Dataset excerpt:
## Start

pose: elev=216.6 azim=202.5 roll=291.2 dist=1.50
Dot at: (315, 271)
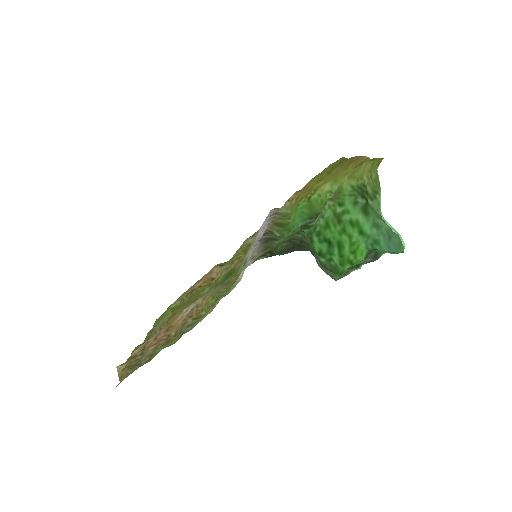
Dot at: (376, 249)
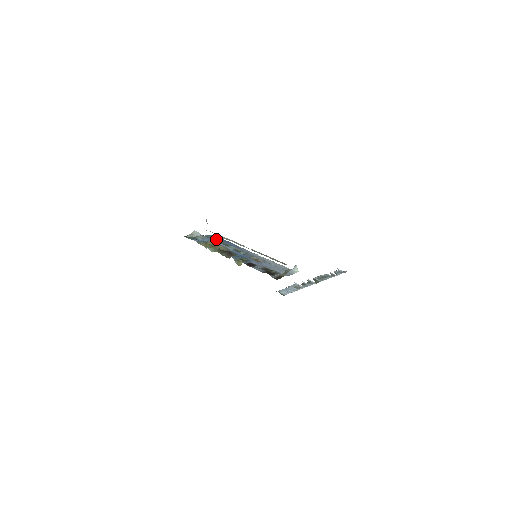
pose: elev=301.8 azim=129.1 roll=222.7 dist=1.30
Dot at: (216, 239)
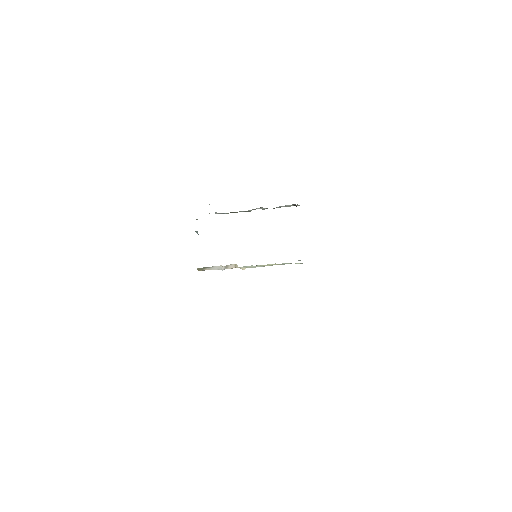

## End

WRITTEN INSTRUCTION: Extract every line of text from the records above and reproduce each one word for word. Leave the pictures out of the answer.

OUTPUT FOR THIS TASK:
pose: elev=216.6 azim=202.5 roll=291.2 dist=1.50
Dot at: (315, 271)
Dot at: (376, 249)
pose: elev=301.8 azim=129.1 roll=222.7 dist=1.30
Dot at: (216, 239)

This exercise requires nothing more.